The Cotonou agreement, the treaty between the EU and ACP countries, will expire in 2020. In addition to debating the treaty’s renewal (also known as the post-Cotonou agreement), other topics on the agenda included migration, terrorism, population growth and the humanitarian crisis in South Sudan.

GUE/NGL MEP João Ferreira (PCP, Portugal), vice-chair of the Delegation to the ACP-EU Joint Parliamentary Assembly, called for decolonising EU-ACP relations:

“The future of the EU-ACP relationship must be based first and foremost on respect for the independence and sovereignty of states, and respect for the will of the people. The legacy of centuries of oppression and colonial domination has not disappeared and remains alive in current relations.”

“Instead of seeking to export models of state and economic governance, the EU must respect the legitimate choices and priorities of ACP countries. Instead of seeking to perpetuate relations of dominance and subjugation, with instruments such as the so-called Economic Partnership Agreements (EPAs), the EU must recognise the specific needs of ACP countries and the negative impact of liberalisation and deregulation of international trade on them.

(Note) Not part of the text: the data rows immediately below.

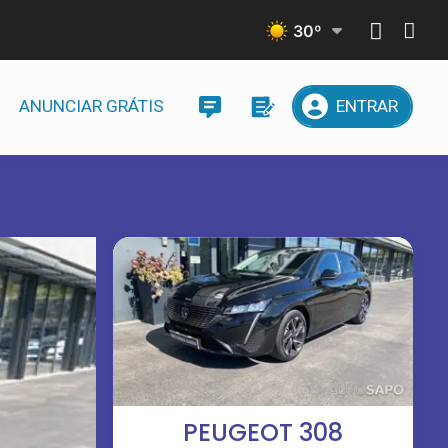
30
º
ANUNCIAR GRÁTIS
ENTRAR
PEUGEOT 308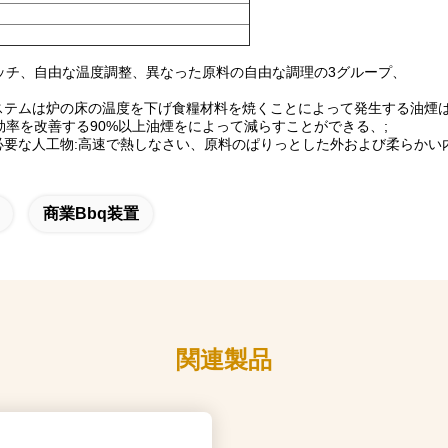
ッチ、自由な温度調整、異なった原料の自由な調理の3グループ、
システムは炉の床の温度を下げ食糧材料を焼くことによって発生する油煙
率を改善する90%以上油煙をによって減らすことができる、;
必要な人工物:高速で熱しなさい、原料のぱりっとした外および柔らか
商業bbq装置
関連製品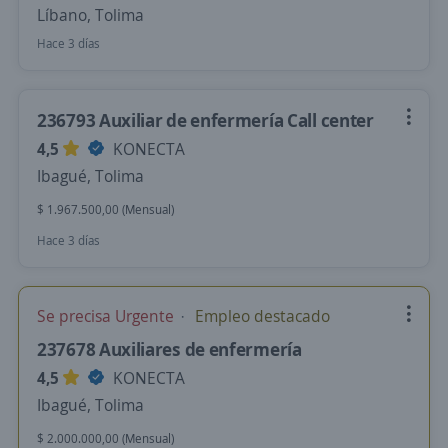
Líbano, Tolima
Hace 3 días
236793 Auxiliar de enfermería Call center
4,5
KONECTA
Ibagué, Tolima
$ 1.967.500,00 (Mensual)
Hace 3 días
Se precisa Urgente
Empleo destacado
237678 Auxiliares de enfermería
4,5
KONECTA
Ibagué, Tolima
$ 2.000.000,00 (Mensual)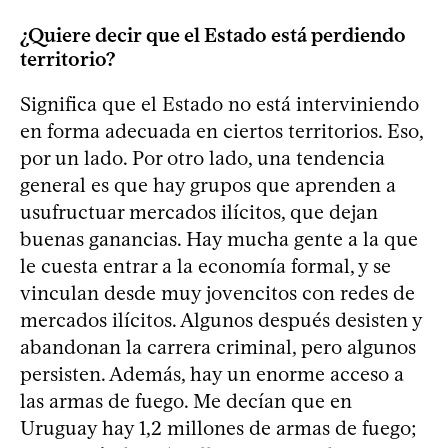
¿Quiere decir que el Estado está perdiendo
territorio?
Significa que el Estado no está interviniendo
en forma adecuada en ciertos territorios. Eso,
por un lado. Por otro lado, una tendencia
general es que hay grupos que aprenden a
usufructuar mercados ilícitos, que dejan
buenas ganancias. Hay mucha gente a la que
le cuesta entrar a la economía formal, y se
vinculan desde muy jovencitos con redes de
mercados ilícitos. Algunos después desisten y
abandonan la carrera criminal, pero algunos
persisten. Además, hay un enorme acceso a
las armas de fuego. Me decían que en
Uruguay hay 1,2 millones de armas de fuego;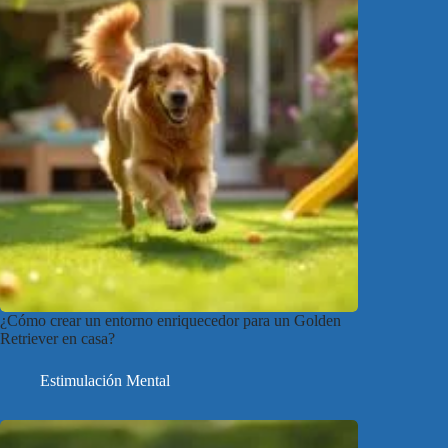
¿Cómo crear un entorno enriquecedor para un Golden
Retriever en casa?
Estimulación Mental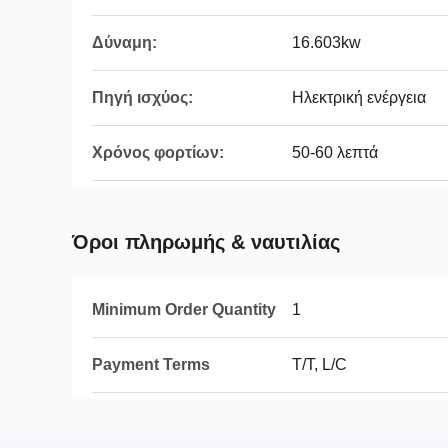
Δύναμη:
16.603kw
Πηγή ισχύος:
Ηλεκτρική ενέργεια
Χρόνος φορτίων:
50-60 λεπτά
Όροι πληρωμής & ναυτιλίας
Minimum Order Quantity
1
Payment Terms
T/T, L/C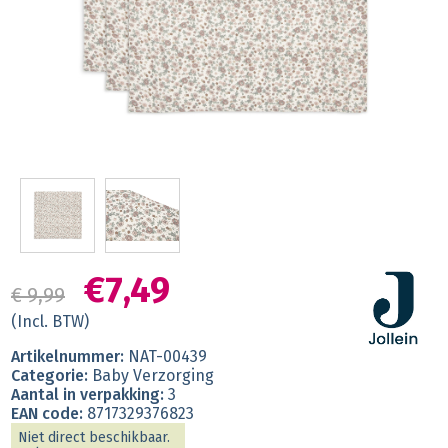
€7,49
€ 9,99
(Incl. BTW)
Artikelnummer:
NAT-00439
Categorie:
Baby Verzorging
Aantal in verpakking:
3
EAN code:
8717329376823
Niet direct beschikbaar.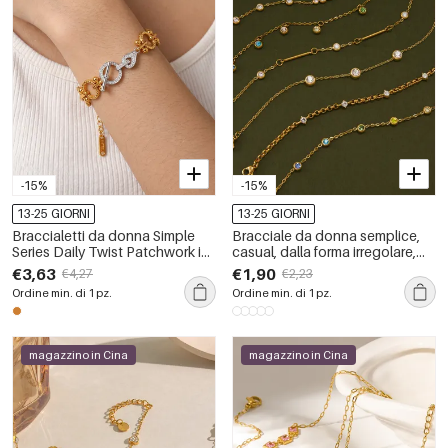
-15%
-15%
13-25 GIORNI
13-25 GIORNI
Braccialetti da donna Simple
Bracciale da donna semplice,
Series Daily Twist Patchwork in
casual, dalla forma irregolare,
acciaio inossidabile
con linee patchwork, in acciaio
€3,63
€1,90
€4,27
€2,23
impermeabile color oro con
inossidabile impermeabile color
Ordine min. di 1 pz.
Ordine min. di 1 pz.
catena.
oro.
magazzino in Cina
magazzino in Cina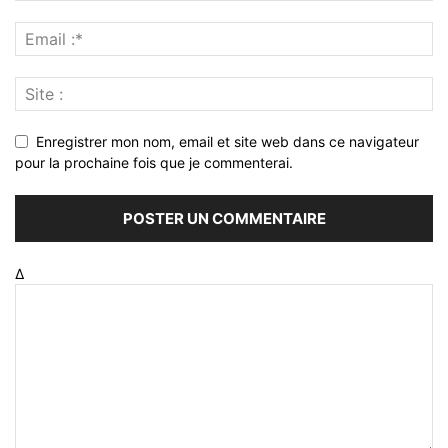
Enregistrer mon nom, email et site web dans ce navigateur
pour la prochaine fois que je commenterai.
Δ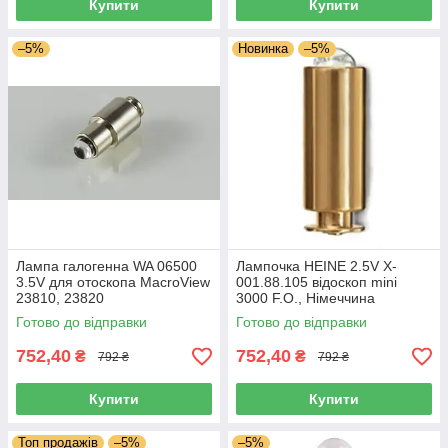
Купити
Купити
–5%
Новинка
–5%
Лампа галогенна WA 06500
Лампочка HEINE 2.5V X-
3.5V для отоскопа MacroView
001.88.105 відоскоп mini
23810, 23820
3000 F.O., Німеччина
Готово до відправки
Готово до відправки
752,40
752,40
₴
₴
792 ₴
792 ₴
Купити
Купити
Топ продажів
–5%
–5%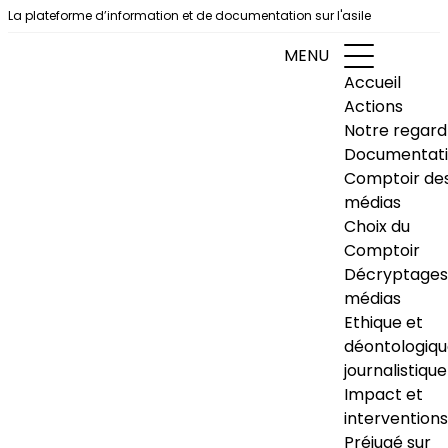
Aller au contenu
La plateforme d’information et de documentation sur l'asile
MENU
Accueil
Actions
Notre regard
Documentat
Comptoir de
médias
Choix du
Comptoir
Décryptages
médias
Ethique et
déontologiq
journalistique
Impact et
interventions
Préjugé sur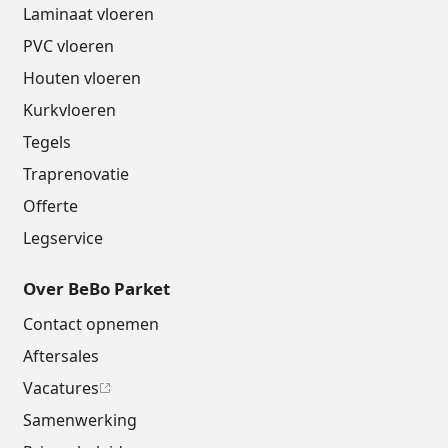
Laminaat vloeren
PVC vloeren
Houten vloeren
Kurkvloeren
Tegels
Traprenovatie
Offerte
Legservice
Over BeBo Parket
Contact opnemen
Aftersales
Vacatures
Samenwerking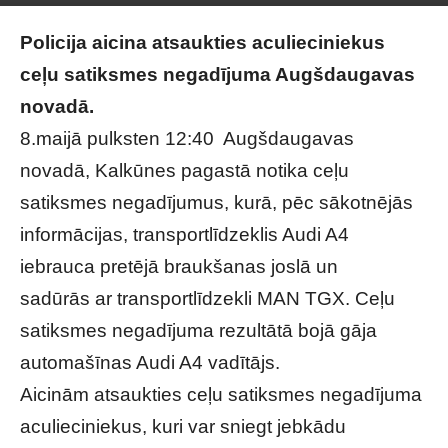
Policija aicina atsaukties aculieciniekus
ceļu satiksmes negadījuma Augšdaugavas
novadā.
8.maijā pulksten 12:40 Augšdaugavas
novadā, Kalkūnes pagastā notika ceļu
satiksmes negadījumus, kurā, pēc sākotnējās
informācijas,
transportlīdzeklis Audi A4
iebrauca pretējā braukšanas joslā un
sadūrās ar transportlīdzekli MAN TGX. Ceļu
satiksmes negadījuma rezultātā bojā gāja
automašīnas Audi A4 vadītājs.
Aicinām atsaukties ceļu satiksmes negadījuma
aculieciniekus, kuri var sniegt jebkādu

Instead of trying to divide and rule, the European Union must respect the unity and cohesion of the ACP countries.”

MEP Sabine Lösing (DIE LINKE, Germany) explained her opposition to the Economic Partnership Agreements (EPAs):

“Partnership agreements should be adopted on an equal basis and for mutual benefit.”

“The post-Cotonou agreement must specifically focus on development in the ACP countries. This means in particular that the EPAs must no longer be part of the agreement, since they are an instrument for flooding the markets of partner countries with highly subsidised European agricultural products at the expense of local production.”

“Further, they are an instrument for the EU to secure a cheap supply of raw materials and at the same time continue to prevent the development of domestic manufacturing in ACP countries.”

“EPAs are part of a neoliberal and unfair world and economic order. The Global South is ruthlessly exploited by industrial nations, their environment is being destroyed and people are starving and forced to leave their homes. Hunger is also a form of war against the people!”

MEP Neoklis Sylikiotis (AKEL, Cyprus) saw the assembly as an opportunity for forging true solidarity between the peoples: 

“Any post-Cotonou agreement should respect the sovereignty of ACP countries and its peoples. The neo- colonialist exploitation of ACP countries, through the imposition of violent market liberalisation and fraudulent multinational exploitation of their wealth, must stop. Now is the time for true solidarity between the peoples of the EU and ACP countries.”

Finally, MEP Lidia Senra (Independent, Galicia) lamented the dominant view in the EU bureaucracy about the value of such a relations:

“Regrettably, the European Union is more concerned about consolidating an agreement that perpetuates the plundering of natural resources, fishing stocks, land grabbing and the markets of the ACP countries than to reach an agreement that guarantees their sovereignty and sustainable development,” Senra concluded.